§ Supplied passage:
Friday, August 27, 2010

...You Gonna Eat That?

Every Friday is Improv Friday at Said Panties. On Facebook, X and J take a poll of their friends for a topic (any topic) to write on. The most popular, ridiculous, or random is selected, and both X. and J must write about it. This week's topic, The Newsworthiness of Eating Used Condoms, comes from Michael Steinwand.

In our 24-hour news cycle, urgency is a resting state. The second something isn't controversial, exclusive, or dire, the general cable news audience will switch to the next red-faced screaming pundit. Every bit of news is BREAKING, BREAKING, BREAKING with large graphics that "swoosh!" in and "kaboom!" out of frame. Crosshairs are focused over children's faces, tombstones transform into blood-dripping Islamic signs.

These days you aren't watching the news so much as it's coming out of your television and chewing on your eyeballs. It should come as no surprise to anyone, then, that all of this breaking news has effectively broken cable news. You don't tune in to Fox or MSNBC to learn about things, you tune in to get enraged, to get your marching orders and daily list of hate targets. They're too busy focusing on one non-story all day to bother actually delivering you a full serving of news. They'll happily show you the same five clips, over and over again, while interviewing people who don't actually know what's happening.

But I don't need to tell you all of this. That's what The Daily Show is for.

But when the story of a little boy snacking on a condom in an Atlanta hotel makes the news, you know it's a slow day, and I need to cry foul. This isn't news. This is filler. It's flavorless Oreo cream, or the air they fill bags of chips with to make them look more full than they actually are. It doesn't need to be reported, and I think they know this.

§ Provided records:

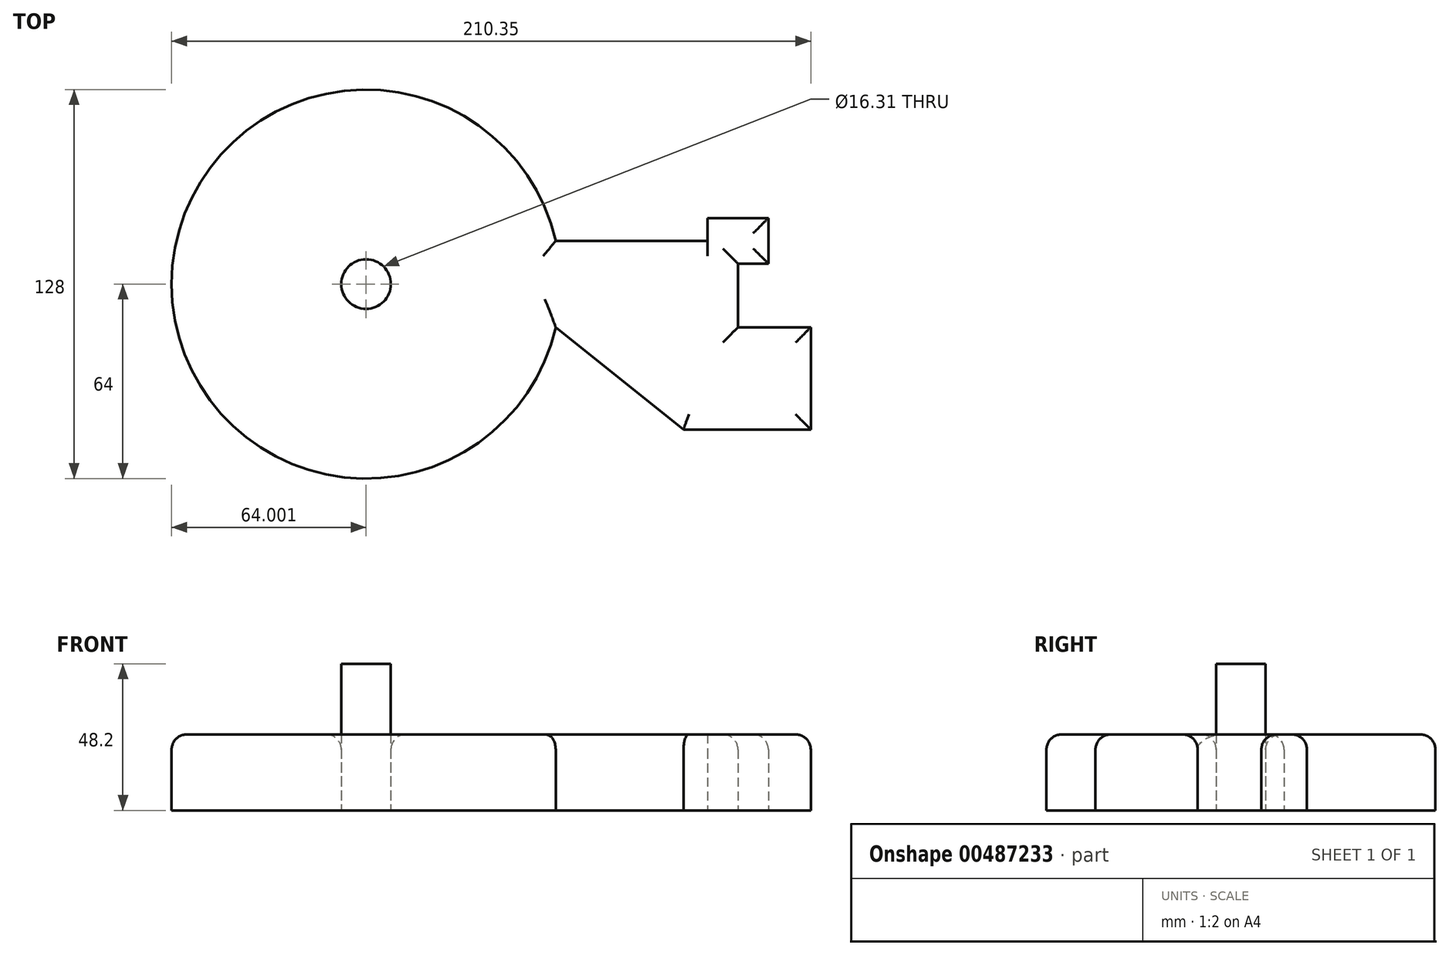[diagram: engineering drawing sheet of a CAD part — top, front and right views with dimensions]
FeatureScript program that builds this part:
annotation { "Feature Type Name" : "Feature", "Feature Type Description" : "" }
export const myFeature = defineFeature(function(context is Context, id is Id, definition is map)
    precondition{}
    {
        {
            var Q0;
            Q0=qCreatedBy(makeId("Top.planeOp"),FACE);
            var sketch = newSketch(context, id + "F0", { "sketchPlane" : qUnion([Q0])});
            skLineSegment(sketch, "E0.bottom", {"start": v(30, -14.22) * mm, "end": v(-30, -14.22) * mm});
            skLineSegment(sketch, "E0.top", {"start": v(30, 14.22) * mm, "end": v(-30, 14.22) * mm});
            skLineSegment(sketch, "E0.left", {"start": v(30, -14.22) * mm, "end": v(30, 14.22) * mm});
            skLineSegment(sketch, "E0.right", {"start": v(-30, -14.22) * mm, "end": v(-30, 14.22) * mm});
            skPoint(sketch, "E0.middle", {"position": v(0, 0) * mm});
            skLineSegment(sketch, "E1.bottom", {"start": v(40, 6.72) * mm, "end": v(20, 6.72) * mm});
            skLineSegment(sketch, "E1.top", {"start": v(40, 21.72) * mm, "end": v(20, 21.72) * mm});
            skLineSegment(sketch, "E1.left", {"start": v(40, 6.72) * mm, "end": v(40, 21.72) * mm});
            skLineSegment(sketch, "E1.right", {"start": v(20, 6.72) * mm, "end": v(20, 21.72) * mm});
            skPoint(sketch, "E1.middle", {"position": v(30, 14.22) * mm});
            skArc(sketch, "E2", {"start": v(-30, 14.22) * mm, "mid": v(-156.4, 0) * mm, "end": v(-30, -14.22) * mm});
            skLineSegment(sketch, "E3", {"start": v(-30, -14.22) * mm, "end": v(12.06, -47.86) * mm});
            skLineSegment(sketch, "E4", {"start": v(12.06, -47.86) * mm, "end": v(53.95, -47.86) * mm});
            skLineSegment(sketch, "E5", {"start": v(53.95, -47.86) * mm, "end": v(53.95, -14.22) * mm});
            skLineSegment(sketch, "E6", {"start": v(53.95, -14.22) * mm, "end": v(30, -14.22) * mm});
            skFitSpline(sketch, "E7", {"points": [v(20, 21.72) * mm, v(18.02, 16.76) * mm, v(15.84, 17.34) * mm, v(11.54, 15.73) * mm, v(4.55, 14.22) * mm], "startDerivative": vector(-22.75, -20.48) * mm, "endDerivative": vector(-23.7, 0) * mm});
            skCircle(sketch, "E8", {"center": v(-92.4, 0) * mm, "radius": 8.15 * mm});
            skSolve(sketch);
        }
        {
            var Q0;
            Q0=makeQuery(id+"F0.imprint","IMPRINT",FACE,{"disambiguationData":[TD([[makeQuery(id+"F0.imprint","IMPRINT",EDGE,{"derivedFrom":sQuery(id+"F0.wireOp",EDGE,"E0.right")}),1.0]])]});
            var Q1;
            {var subQ1=sQuery(id+"F0.wireOp",EDGE,"E0.bottom");Q1=makeQuery(id+"F0.imprint","IMPRINT",FACE,{"disambiguationData":[TD([[makeQuery(id+"F0.imprint","IMPRINT",EDGE,{"derivedFrom":subQ1}),-1.0]])]});}
            var Q2;
            Q2=makeQuery(id+"F0.imprint","IMPRINT",FACE,{"disambiguationData":[TD([[makeQuery(id+"F0.imprint","IMPRINT",EDGE,{"derivedFrom":sQuery(id+"F0.wireOp",EDGE,"E0.bottom")}),1.0]])]});
            var Q3;
            {var subQ0=sQuery(id+"F0.wireOp",EDGE,"E1.top");Q3=makeQuery(id+"F0.imprint","IMPRINT",FACE,{"disambiguationData":[TD([[makeQuery(id+"F0.imprint","IMPRINT",EDGE,{"derivedFrom":subQ0}),1.0]])]});}
            var Q4;
            {var subQ0=sQuery(id+"F0.wireOp",EDGE,"E0.left");var subQ1=sQuery(id+"F0.wireOp",EDGE,"E0.top");var subQ2=makeQuery(id+"F0.imprint","INTERSECT",VERTEX,{"derivedFrom":[subQ1,subQ0]});Q4=makeQuery(id+"F0.imprint","IMPRINT",FACE,{"disambiguationData":[TD([[makeQuery(id+"F0.imprint","IMPRINT",EDGE,{"disambiguationData":[TD([[subQ2,-1.0]])],"derivedFrom":subQ1}),1.0]])]});}
            extrude(context, id + "F1", {"entities" : qUnion([Q0, Q1, Q2, Q3, Q4]), "depth" : 25 * mm, "offsetDistance" : 25 * mm});
        }
        {
            var Q0;
            Q0=makeQuery(id+"F0.imprint","IMPRINT",FACE,{"disambiguationData":[TD([[makeQuery(id+"F0.imprint","IMPRINT",EDGE,{"derivedFrom":sQuery(id+"F0.wireOp",EDGE,"E8")}),1.0]])]});
            extrude(context, id + "F2", {"entities" : qUnion([Q0]), "depth" : 48.2 * mm, "offsetDistance" : 25 * mm});
        }
        {
            var Q0;
            Q0=makeQuery(id+"F1.opExtrude","CAP_EDGE",EDGE,{"disambiguationData":[OSD([sQuery(id+"F0.wireOp",EDGE,"E3")])],"isStart":false});
            var Q1;
            Q1=makeQuery(id+"F1.opExtrude","CAP_EDGE",EDGE,{"disambiguationData":[OSD([sQuery(id+"F0.wireOp",EDGE,"E4")])],"isStart":false});
            var Q2;
            Q2=makeQuery(id+"F1.opExtrude","CAP_EDGE",EDGE,{"disambiguationData":[OSD([sQuery(id+"F0.wireOp",EDGE,"E6")])],"isStart":false});
            var Q3;
            Q3=makeQuery(id+"F1.opExtrude","CAP_EDGE",EDGE,{"disambiguationData":[OSD([sQuery(id+"F0.wireOp",EDGE,"E5")])],"isStart":false});
            var Q4;
            Q4=makeQuery(id+"F1.opExtrude","CAP_EDGE",EDGE,{"disambiguationData":[OSD([sQuery(id+"F0.wireOp",EDGE,"E2")])],"isStart":false});
            var Q5;
            Q5=makeQuery(id+"F1.opExtrude","CAP_EDGE",EDGE,{"disambiguationData":[OSD([sQuery(id+"F0.wireOp",EDGE,"E0.left")])],"isStart":false});
            var Q6;
            Q6=makeQuery(id+"F1.opExtrude","CAP_EDGE",EDGE,{"disambiguationData":[OSD([sQuery(id+"F0.wireOp",EDGE,"E1.bottom")])],"isStart":false});
            var Q7;
            Q7=makeQuery(id+"F1.opExtrude","CAP_EDGE",EDGE,{"disambiguationData":[OSD([sQuery(id+"F0.wireOp",EDGE,"E1.top")])],"isStart":false});
            var Q8;
            Q8=makeQuery(id+"F1.opExtrude","CAP_EDGE",EDGE,{"disambiguationData":[OSD([sQuery(id+"F0.wireOp",EDGE,"E1.left")])],"isStart":false});
            var Q9;
            Q9=makeQuery(id+"F1.opExtrude","CAP_EDGE",EDGE,{"disambiguationData":[OSD([sQuery(id+"F0.wireOp",EDGE,"E0.top")])],"isStart":false});
            var Q10;
            Q10=makeQuery(id+"F1.opExtrude","CAP_EDGE",EDGE,{"disambiguationData":[OSD([sQuery(id+"F0.wireOp",EDGE,"E8")])],"isStart":false});
            fillet(context, id + "F3", {"entities" : qUnion([Q0, Q1, Q2, Q3, Q4, Q5, Q6, Q7, Q8, Q9, Q10]), "radius" : 5 * mm, "tangentPropagation" : true, "allowEdgeOverflow" : false});
        }
    });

§ Required task 1: From the Improv Friday post, return the passage starting with "These days you" and going on through "Show is for.".
§ Required task 2: According to the Improv Friday post, who suggested this week's topic?
§ Required task 3: Say whether each statement agrees with the Improv Friday post, and quote the deciding words: (a) The poll for a topic is taken on Facebook. (b) The boy in the story ate the condom in a Chicago hotel. (c) Improv Friday happens every other Friday.

§ Final result 1:
These days you aren't watching the news so much as it's coming out of your television and chewing on your eyeballs. It should come as no surprise to anyone, then, that all of this breaking news has effectively broken cable news. You don't tune in to Fox or MSNBC to learn about things, you tune in to get enraged, to get your marching orders and daily list of hate targets. They're too busy focusing on one non-story all day to bother actually delivering you a full serving of news. They'll happily show you the same five clips, over and over again, while interviewing people who don't actually know what's happening.

But I don't need to tell you all of this. That's what The Daily Show is for.

§ Final result 2: Michael Steinwand

§ Final result 3:
(a) Yes: "On Facebook, X and J take a poll of their friends for a topic"
(b) No: "a little boy snacking on a condom in an Atlanta hotel"
(c) No: "Every Friday is Improv Friday at Said Panties."